There’s even an economic and political theory gut-punch at the end of the movie. As we slog through an election cycle dominated by special interests, an egomaniacal billionaire, and the omnipotent Koch brothers, I’m going to shudder a little bit harder every time someone draws attention to the slide from democracy to plutocracy.

This hyper-relevance only works against the film at the very end, with a scene featuring narration, taken directly from the book, that’s just saccharine. It’s unbearably cheesy and reductionist after the previous two hours of serious action. It feels like a disservice to the entire franchise to end on such a small, tidy afterthought. Maybe it wouldn’t have been quite as bad, and could have blended in with the rest of the YA film franchise endings, if the rest of the movie didn’t feel so immediate.
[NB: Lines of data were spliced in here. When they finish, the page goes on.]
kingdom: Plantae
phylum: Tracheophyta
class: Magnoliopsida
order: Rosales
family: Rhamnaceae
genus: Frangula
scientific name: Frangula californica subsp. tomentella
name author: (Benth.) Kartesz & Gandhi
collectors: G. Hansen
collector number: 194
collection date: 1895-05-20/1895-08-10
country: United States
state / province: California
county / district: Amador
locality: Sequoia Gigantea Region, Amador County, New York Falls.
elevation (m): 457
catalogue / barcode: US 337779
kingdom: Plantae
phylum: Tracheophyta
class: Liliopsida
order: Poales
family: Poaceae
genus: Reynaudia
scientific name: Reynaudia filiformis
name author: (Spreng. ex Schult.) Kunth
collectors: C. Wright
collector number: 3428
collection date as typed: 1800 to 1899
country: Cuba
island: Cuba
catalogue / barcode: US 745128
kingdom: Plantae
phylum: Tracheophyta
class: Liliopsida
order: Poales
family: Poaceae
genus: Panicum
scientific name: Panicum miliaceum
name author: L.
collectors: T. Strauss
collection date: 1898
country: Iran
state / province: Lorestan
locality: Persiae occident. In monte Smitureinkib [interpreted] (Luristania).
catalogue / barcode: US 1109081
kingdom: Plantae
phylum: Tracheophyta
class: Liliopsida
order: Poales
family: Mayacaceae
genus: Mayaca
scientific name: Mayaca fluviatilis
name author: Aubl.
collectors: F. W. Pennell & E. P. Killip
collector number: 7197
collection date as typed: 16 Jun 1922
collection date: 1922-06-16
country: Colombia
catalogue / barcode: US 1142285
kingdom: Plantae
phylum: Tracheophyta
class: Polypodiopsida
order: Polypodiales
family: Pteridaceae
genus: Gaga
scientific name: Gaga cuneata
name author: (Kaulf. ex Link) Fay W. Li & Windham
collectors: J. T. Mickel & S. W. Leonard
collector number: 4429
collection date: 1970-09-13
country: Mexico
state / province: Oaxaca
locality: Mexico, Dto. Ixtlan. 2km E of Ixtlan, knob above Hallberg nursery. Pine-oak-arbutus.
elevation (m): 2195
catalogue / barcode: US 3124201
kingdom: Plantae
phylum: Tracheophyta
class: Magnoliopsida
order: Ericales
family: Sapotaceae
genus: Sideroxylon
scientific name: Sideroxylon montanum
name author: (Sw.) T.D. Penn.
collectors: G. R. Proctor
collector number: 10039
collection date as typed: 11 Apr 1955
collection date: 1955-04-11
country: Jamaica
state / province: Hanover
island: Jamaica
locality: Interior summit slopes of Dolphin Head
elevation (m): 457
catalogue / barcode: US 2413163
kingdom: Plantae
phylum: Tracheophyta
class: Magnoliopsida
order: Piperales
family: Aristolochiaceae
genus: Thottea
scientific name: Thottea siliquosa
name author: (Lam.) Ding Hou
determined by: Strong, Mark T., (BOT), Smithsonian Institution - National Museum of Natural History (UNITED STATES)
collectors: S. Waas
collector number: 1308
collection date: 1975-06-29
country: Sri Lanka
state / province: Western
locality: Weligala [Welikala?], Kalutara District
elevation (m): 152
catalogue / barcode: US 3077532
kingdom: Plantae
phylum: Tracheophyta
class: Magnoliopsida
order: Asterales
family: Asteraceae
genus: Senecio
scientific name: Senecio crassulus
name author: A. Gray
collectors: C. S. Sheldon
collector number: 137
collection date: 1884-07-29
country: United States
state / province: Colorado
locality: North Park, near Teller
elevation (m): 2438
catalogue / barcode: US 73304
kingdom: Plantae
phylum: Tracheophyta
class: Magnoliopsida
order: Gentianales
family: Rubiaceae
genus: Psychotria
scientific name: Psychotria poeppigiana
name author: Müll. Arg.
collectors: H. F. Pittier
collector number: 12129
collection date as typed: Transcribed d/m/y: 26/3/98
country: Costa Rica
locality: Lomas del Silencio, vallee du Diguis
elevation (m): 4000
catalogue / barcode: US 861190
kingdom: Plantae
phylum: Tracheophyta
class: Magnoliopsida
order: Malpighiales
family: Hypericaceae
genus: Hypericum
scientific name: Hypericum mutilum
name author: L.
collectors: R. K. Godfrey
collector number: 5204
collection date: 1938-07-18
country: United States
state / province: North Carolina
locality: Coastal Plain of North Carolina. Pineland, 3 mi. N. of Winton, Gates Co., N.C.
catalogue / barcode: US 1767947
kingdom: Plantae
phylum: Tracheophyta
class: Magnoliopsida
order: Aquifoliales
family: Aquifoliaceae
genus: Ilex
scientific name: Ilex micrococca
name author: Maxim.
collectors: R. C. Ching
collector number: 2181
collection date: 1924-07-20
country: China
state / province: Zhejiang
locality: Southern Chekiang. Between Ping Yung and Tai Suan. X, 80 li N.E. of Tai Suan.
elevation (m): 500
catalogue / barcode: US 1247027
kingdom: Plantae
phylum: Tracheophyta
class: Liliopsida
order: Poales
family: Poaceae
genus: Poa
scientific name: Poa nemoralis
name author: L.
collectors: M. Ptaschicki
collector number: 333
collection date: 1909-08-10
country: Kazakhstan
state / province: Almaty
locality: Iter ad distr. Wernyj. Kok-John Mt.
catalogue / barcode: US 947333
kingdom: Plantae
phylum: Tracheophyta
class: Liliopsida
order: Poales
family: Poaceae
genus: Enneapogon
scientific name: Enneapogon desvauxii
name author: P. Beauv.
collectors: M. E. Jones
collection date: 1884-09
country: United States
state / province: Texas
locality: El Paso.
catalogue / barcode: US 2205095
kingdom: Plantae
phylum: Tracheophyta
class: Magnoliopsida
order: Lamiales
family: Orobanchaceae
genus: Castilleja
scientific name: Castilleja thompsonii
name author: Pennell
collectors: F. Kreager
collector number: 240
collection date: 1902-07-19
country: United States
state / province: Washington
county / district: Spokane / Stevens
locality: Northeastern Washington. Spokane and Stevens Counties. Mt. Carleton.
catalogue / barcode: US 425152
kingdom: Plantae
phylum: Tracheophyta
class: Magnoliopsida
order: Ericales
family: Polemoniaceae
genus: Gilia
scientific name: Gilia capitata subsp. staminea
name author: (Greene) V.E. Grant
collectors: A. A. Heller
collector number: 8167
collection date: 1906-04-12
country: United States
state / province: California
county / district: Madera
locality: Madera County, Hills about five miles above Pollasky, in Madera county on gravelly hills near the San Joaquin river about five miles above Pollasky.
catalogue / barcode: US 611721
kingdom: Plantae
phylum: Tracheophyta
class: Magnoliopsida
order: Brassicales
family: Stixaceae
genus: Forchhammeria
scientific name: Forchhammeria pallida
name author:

It feels validating to see the characters you’ve grown so attached to struggling so hard against such legitimate, fundamental questions and problems in the world right now. Maybe that means that there couldn’t be an ending that would feel satisfying because no one is writing a tidy little epilogue for Syrian refugees — but maybe having the opportunity to process even a few of the multitude of feelings and ideas about our own violent and contradictory world is already something very different than you expect from a blockbuster franchise.